Habitat mangrove merupakan tempat mencari makan (feeding ground) bagi hewan-hewan tersebut. Tempat mengasuh dan membesarkan (nursery ground), tempat bertelur dan memijah (spawning ground), serta tempat berlindung yang aman bagi berbagai ikan-ikan kecil serta kerang (shellfish) dari predator.
Selain hal di atas, masih banyak fungsi mangrove lainnya bagi kehidupan umat manusia dan makhluk hidup lainnya. Kelestarian hutan mangrove, harusnya tetap dijaga dengan baik. Sayangnya, kesadaran semacam itu masih jauh dari harapan.
Perlu konservasi yang komprehensif di pesisir utara Kalimantan Barat. Upaya rehabilitasi dan restorasi juga sangat diperlukan lantaran ancaman abrasi menjadi permasalahan yang cukup serius.
Berdasarkan hasil penelusuran di Kelurahan Setapuk, Kota Singkawang (2011) abrasi di pesisir Setapuk terjadi sekitar 10 meter per tahun. Banyak kebun kelapa milik warga yang tumbang dan mati akibat intrusi dan tergerus air laut.
Bahkan menurut pengamatan Kelompok Gabungan Anak Pantai Selatan (Gapsel) pada 2011, setidaknya dalam 25 tahun telah terjadi abrasi sepanjang 5 kilometer di Sungai Duri. Akibatnya, permukiman warga telah menjadi laut dan harus berpindah ke lokasi lain.
Akibatnya, sepanjang 193 kilometer jalan raya utama yang menghubungkan Kota Pontianak, Mempawah, Singkawang, dan Sambas, terancam abrasi dan pasang air laut. Bahkan terdapat beberapa ruas jalan yang sering mengalami banjir saat air laut pasang serta kerusakan badan jalan akibat tergerus air laut.
Melihat kondisi tersebut, pemerintah provinsi maupun daerah berupaya mencegah laju abrasi pesisir utara Kalbar melalui pembangunan kubus beton (break water). Namun butuh waktu yang lama dan dana yang cukup besar agar semua kawasan pesisir utara secara keseluruhan dapat tercover oleh break water.
Selain itu break water secara ideal hanya mampu bertahan selama kurang lebih 10 tahun, dikarenakan secara perlahan kubus beton akan menurun dan tenggelam akibat tergerus arus laut. Untuk itu peran restorasi hutan mangrove di pesisir utara Kalbar sangat diperlukan.

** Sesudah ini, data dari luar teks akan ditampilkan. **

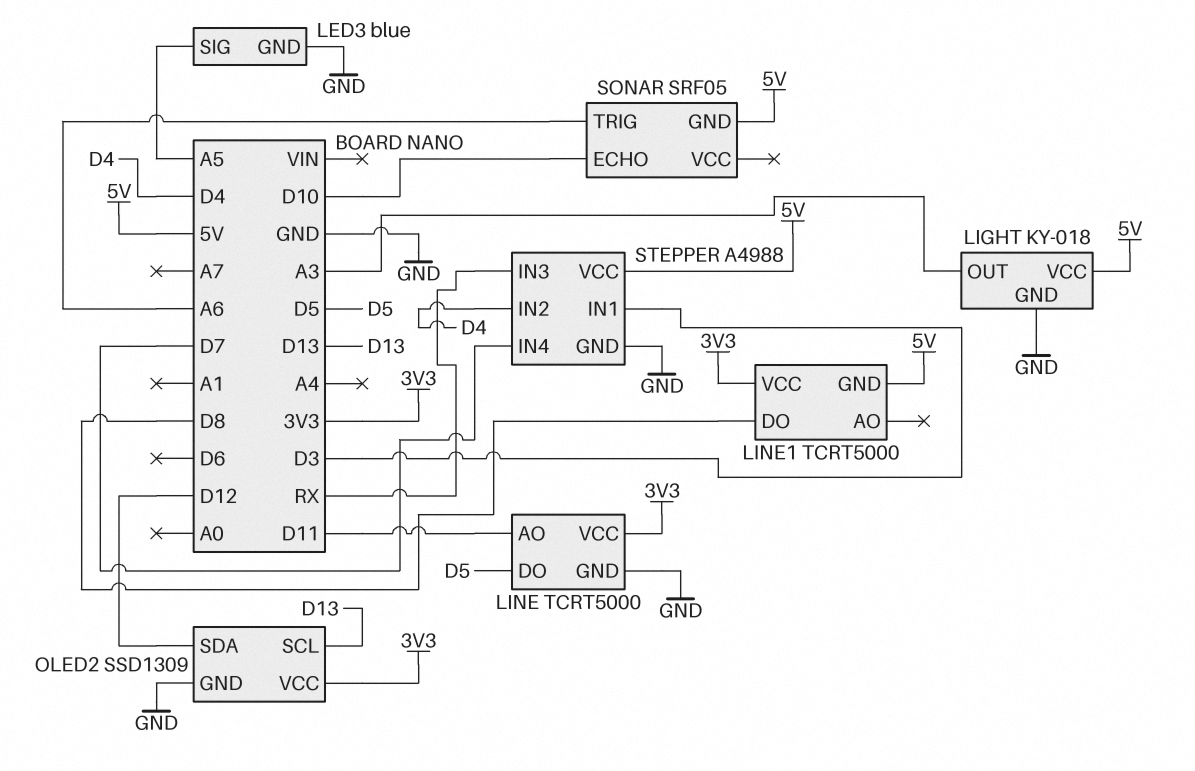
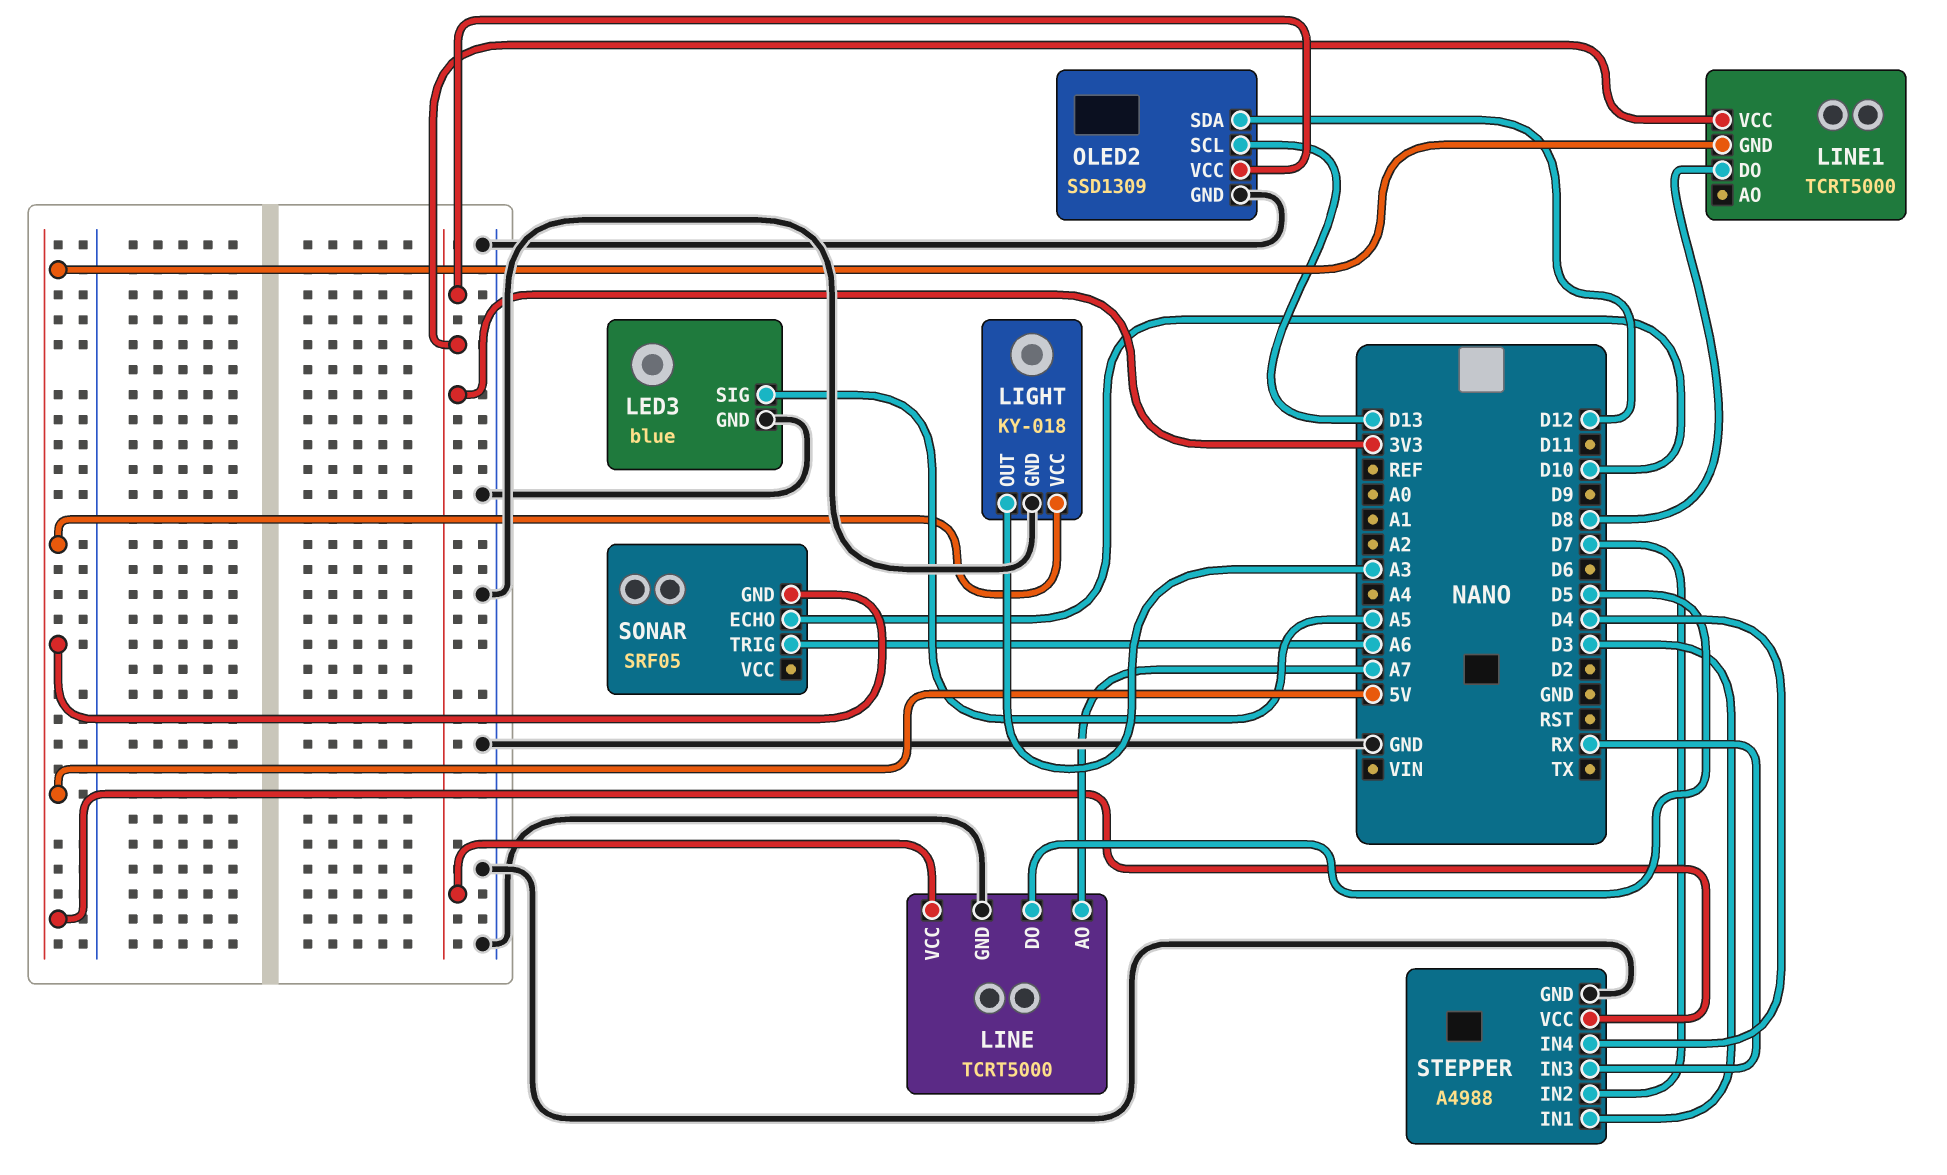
LINE pin AO: D11 -> A7
STEPPER pin IN2: D4 -> D7
STEPPER pin IN4: D7 -> D4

Selain biaya yang relatif murah, juga memberikan manfaat yang besar baik secara ekologi maupun sosial ekonomi.
Membangun Peradaban Mangrove
WWF Indonesia menyadari fenomena itu. Serentetan jurus-jurus penyelamatan mulai dirancang. Di antaranya mengonservasi fungsi ekologis hutan Kalimantan untuk mendukung nilai-nilai biodiversitas, sosial ekonomi, dan spiritual bagi masyarakat lokal.
Upaya ini sekaligus melanjutkan program konservasi di dalam dan di sekitar jantung Kalimantan. Termasuk ekosistem mangrove di kawasan pesisir Kalimantan Barat yang teridentifikasi memiliki nilai konservasi tinggi.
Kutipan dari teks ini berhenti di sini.